A couple of weeks ago we reported on a pilot program in Evesham Township that offered local residents a free ride home if they had been out drinking and didn’t feel comfortable driving their car.

The program has been so successful that it’s being extended, and probably expanded as well.

A new service in Evesham offers drivers to people who have had too much to drink. (Jupiterimages, ThinkStock)

“Since we’ve started this program Sept. 4, we’ve brought over 500 Evesham residents home from Evesham bars and restaurants. There’s 19 participating bars and restaurants,” says Evesham Mayor Randy Brown.

He calls the Saving Lives program one of the best programs ever to be developed in town.

It began using township shuttle buses and the Sober Sam designated driver service, but it’s now being run in partnership with Uber and BeMyDD.

“The program is pretty simple. Between the hours of 9 p.m. and 2 a.m. we’ll take you home for free via Uber or we’ll take you and your car home for free via BeMyDD,” Brown said.

Brown says he got the idea for this program after talking with Police Chief Chris Chew, and realizing the town was on pace to have more than 250 DUI’s this year alone.

“We’ve put a lot of money into DUI enforcement, so I wanted to find a solution and I said 'chief, let’s just find a way to drive them home, give them an option,' and since then the program has progressed. We’ve actually been contacted by multiple counties and multiple towns in the state of New Jersey to replicate our program,” the mayor said.

Brown, however, wouldn't identify the other municipalities or counties who have contacted him.

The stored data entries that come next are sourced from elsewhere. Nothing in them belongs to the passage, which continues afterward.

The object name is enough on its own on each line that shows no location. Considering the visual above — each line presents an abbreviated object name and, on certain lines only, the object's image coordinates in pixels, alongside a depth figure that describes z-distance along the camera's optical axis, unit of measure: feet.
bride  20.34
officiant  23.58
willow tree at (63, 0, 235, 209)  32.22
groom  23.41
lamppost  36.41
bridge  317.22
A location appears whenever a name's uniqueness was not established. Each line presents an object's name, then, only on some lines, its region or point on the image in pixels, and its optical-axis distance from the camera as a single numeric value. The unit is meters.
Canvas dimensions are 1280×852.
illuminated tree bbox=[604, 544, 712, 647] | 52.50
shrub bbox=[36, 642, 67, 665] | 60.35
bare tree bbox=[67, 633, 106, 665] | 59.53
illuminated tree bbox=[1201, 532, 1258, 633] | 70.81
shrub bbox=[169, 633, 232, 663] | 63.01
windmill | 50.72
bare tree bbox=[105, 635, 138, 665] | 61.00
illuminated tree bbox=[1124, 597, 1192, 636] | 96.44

“I’m not at liberty to say which towns and counties have reached out to us because right now we’re in the process of working with them,” he said. “I’m hopeful that they will roll out a program similar to ours before the holiday season, and I’m excited for it and that’s the whole point. This should not be an Evesham program, at the end of the day this should be a New Jersey program and it should be a United States program."

According to Brown, politicians get a bad rap sometimes “because a small minority of them do stupid things. We have thousands of politicians who do the right thing every day, and are concerned about the residents they serve, and I’m proud to be one of them.”

He said no one is sure of the exact number of town residents who have taken advantage of the program because they count rides, not specific individuals, and there may be up to four people getting a ride in an Uber car.

“We’re never going to know the exact number of people we’ve taken home and we’re never going to know the number of lives that have been saved,” he said. “But if we’ve taken one person home who was not comfortable driving, the program is a success.”

The pilot program was scheduled to end on Jan. 2 of next year, but things have changed. Brown says many local businesses are contributing to the program so taxpayer money isn’t used.

“As long as I’m mayor, this program will be in effect in Evesham. This is a public-private partnership that works. It’s not Republican, Democrat or Independent. It’s the town coming together to create a fantastic program help people," Brown said.

Ana Mahony, the Uber New Jersey general manager, is glad to have her company involved.

“Uber is very excited to be working on this first of its kind partnership to offer late night rides to residents,” she said. "We want to be a partner to local governments and organizations in helping them solve some of the problems they face.”

The average Uber ride in the program costs between $5 and $10 dollars, but residents are not charged anything.

“The residents at one of the participating bars and restaurants in town can get a ride by opening the Uber app, clicking on Evesham, then 'request a ride,' and within minutes, a car will come pick them up," she said.

Mahony said many Garden State towns may soon set up similar types of programs.

“We’ve had incredible inbound requests from all different parts of New Jersey since announcing this partnership,” Mahony said.